×

China-exposed stocks you should stick with: Expert

Investors may be running away from assets with exposure to China after a turbulent week that slashed 10 percent off the benchmark Shanghai composite, but one analyst says there are at least two companies worth holding on to.

Rio Tinto

Amy Coopes | AFP | Getty Images

Miners and commodities companies bore the brunt of the losses during the market sell-off this week, but Rio Tinto is the only mining stock that GLG Partners Fund Manager Henry Dixon says is currently mispriced.

The company's London-listed shares are down nearly 30 percent over the past six months, and 11 percent in the last week alone.

Dixon admitted that Rio has had its fair share of historical lows — including a widely criticized deal where it bought Canadian mining company Alcan at a 65 percent premium in 2007 — but says things are looking up for the mining giant.

He believes the company is in a position where it can deliver a free cash-flow yield that is "comfortably over 5 percent" — which Dixon explained is much higher than the market average. Rio Tinto has also managed to heavily reduce its debt, he said, putting them in a position to bounce back despite a downward trend in the market cycle.

"If there is ever a way to ensure that cyclical pressures become terminal for equity holders, it's leverage... and in a situation with Rio's we actually think they've done a reasonable job in navigating that leverage argument," he said.
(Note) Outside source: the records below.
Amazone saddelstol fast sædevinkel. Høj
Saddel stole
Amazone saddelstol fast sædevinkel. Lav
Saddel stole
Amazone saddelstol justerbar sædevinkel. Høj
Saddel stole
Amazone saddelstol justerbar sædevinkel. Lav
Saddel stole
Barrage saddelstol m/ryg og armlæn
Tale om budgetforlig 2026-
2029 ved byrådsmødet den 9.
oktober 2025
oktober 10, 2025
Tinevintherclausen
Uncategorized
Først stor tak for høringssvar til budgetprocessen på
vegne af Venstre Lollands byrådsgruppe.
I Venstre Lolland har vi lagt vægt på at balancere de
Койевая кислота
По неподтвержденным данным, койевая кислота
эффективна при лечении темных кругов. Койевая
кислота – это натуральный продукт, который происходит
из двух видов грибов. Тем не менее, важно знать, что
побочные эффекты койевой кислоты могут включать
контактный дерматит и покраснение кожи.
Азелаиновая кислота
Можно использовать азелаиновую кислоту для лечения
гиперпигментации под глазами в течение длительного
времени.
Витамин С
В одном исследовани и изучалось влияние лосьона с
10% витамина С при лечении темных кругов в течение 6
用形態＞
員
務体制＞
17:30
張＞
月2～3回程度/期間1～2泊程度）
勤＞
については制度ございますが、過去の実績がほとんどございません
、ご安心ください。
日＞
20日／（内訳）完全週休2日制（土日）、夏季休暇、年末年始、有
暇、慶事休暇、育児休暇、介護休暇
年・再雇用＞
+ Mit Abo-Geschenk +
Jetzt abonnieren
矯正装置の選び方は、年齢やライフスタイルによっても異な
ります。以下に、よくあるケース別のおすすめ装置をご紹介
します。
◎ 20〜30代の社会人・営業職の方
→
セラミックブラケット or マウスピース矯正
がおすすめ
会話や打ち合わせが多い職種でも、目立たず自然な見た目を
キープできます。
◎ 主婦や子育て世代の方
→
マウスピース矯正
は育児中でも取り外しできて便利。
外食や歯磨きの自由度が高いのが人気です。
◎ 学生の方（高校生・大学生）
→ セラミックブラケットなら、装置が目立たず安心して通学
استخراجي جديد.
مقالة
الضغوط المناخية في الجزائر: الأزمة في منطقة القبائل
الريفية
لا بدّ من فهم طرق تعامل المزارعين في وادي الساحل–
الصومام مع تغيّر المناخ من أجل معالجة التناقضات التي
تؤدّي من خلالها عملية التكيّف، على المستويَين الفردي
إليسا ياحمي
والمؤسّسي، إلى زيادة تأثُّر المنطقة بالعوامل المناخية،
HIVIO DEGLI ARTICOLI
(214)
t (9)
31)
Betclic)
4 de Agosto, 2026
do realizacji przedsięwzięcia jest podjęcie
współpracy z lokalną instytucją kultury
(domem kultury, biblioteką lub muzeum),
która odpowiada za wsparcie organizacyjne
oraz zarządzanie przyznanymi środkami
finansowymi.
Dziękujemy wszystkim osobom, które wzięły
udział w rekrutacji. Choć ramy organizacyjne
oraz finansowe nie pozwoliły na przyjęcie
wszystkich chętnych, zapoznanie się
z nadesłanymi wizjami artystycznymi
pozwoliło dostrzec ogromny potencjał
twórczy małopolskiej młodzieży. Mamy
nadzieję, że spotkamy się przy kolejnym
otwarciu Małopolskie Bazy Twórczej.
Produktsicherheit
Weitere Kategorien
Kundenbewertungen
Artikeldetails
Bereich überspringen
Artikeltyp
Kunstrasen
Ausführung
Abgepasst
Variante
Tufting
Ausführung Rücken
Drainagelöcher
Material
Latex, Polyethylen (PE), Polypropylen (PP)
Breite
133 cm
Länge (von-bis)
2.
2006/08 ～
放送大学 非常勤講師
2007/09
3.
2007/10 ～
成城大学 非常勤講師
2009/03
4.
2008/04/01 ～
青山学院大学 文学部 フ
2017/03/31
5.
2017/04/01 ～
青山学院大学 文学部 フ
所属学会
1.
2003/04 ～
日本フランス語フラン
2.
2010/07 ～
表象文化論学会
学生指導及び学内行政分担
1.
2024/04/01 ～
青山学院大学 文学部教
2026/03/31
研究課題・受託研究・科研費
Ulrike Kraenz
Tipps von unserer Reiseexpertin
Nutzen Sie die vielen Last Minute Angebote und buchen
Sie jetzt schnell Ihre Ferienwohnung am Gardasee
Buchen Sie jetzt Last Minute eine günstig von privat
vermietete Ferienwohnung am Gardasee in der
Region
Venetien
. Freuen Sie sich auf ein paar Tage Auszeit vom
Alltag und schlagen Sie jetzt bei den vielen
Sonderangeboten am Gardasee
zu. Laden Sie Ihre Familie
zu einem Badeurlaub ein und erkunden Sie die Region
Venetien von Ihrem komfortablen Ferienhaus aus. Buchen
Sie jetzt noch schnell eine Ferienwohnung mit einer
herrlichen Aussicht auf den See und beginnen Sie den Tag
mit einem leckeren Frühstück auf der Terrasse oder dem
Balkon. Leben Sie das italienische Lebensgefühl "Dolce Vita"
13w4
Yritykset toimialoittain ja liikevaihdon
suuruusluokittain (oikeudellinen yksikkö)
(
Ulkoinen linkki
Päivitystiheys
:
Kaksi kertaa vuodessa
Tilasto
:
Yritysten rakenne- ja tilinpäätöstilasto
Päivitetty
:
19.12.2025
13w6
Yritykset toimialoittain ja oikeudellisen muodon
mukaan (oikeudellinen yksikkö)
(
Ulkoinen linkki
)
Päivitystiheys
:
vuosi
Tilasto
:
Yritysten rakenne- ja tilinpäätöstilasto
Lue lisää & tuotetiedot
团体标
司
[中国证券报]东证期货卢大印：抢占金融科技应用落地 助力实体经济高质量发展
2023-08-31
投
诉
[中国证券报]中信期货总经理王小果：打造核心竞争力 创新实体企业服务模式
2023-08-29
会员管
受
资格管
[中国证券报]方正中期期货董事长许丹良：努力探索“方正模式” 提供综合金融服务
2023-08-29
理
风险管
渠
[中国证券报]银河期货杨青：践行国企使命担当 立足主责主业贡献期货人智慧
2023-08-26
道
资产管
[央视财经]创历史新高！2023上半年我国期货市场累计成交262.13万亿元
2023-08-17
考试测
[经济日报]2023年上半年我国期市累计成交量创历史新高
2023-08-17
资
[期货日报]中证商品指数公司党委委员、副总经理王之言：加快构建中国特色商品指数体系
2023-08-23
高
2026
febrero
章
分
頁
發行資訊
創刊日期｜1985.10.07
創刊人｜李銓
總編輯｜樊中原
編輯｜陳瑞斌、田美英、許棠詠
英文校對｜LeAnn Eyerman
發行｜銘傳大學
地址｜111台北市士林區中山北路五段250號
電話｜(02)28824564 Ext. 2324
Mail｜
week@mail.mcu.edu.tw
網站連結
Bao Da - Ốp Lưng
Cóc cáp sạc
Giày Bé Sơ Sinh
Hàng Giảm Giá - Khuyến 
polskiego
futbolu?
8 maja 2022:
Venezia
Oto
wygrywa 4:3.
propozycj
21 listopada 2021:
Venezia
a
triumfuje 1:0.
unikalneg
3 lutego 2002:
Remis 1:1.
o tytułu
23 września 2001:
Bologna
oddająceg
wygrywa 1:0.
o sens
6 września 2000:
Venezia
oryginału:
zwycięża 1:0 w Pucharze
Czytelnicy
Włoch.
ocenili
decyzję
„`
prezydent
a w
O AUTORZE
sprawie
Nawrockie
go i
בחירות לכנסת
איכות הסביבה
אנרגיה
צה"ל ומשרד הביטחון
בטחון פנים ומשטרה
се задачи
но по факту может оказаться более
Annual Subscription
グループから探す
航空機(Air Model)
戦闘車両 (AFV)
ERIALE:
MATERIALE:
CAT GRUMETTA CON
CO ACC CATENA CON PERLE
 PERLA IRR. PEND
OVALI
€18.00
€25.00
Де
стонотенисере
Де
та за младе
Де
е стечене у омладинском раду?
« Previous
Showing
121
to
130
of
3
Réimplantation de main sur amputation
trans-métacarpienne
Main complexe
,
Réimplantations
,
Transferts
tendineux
"But where you see lots of leverage, no cash generation and pretty modest market caps, the outlook looks pretty bleak for shareholders in those situations."


Burberry

157204144OS037_LONDON_S_DEP
Oli Scarff | Getty Images

Luxury fashion retailer Burberry has also seen grim losses, due in part to waning luxury goods consumption across Asia.

The stock is down over 28 percent over the past six months, and nearly 9 percent over the past week, but Dixon highlighted the dangers of chasing stock prices alone.

With 20 percent of the company's market cap in cash, "there's huge financing firepower that's going to keep this company in business," Dixon said.

This might not pan out for short-term investors, he said, but is likely to deliver on a one to three year view.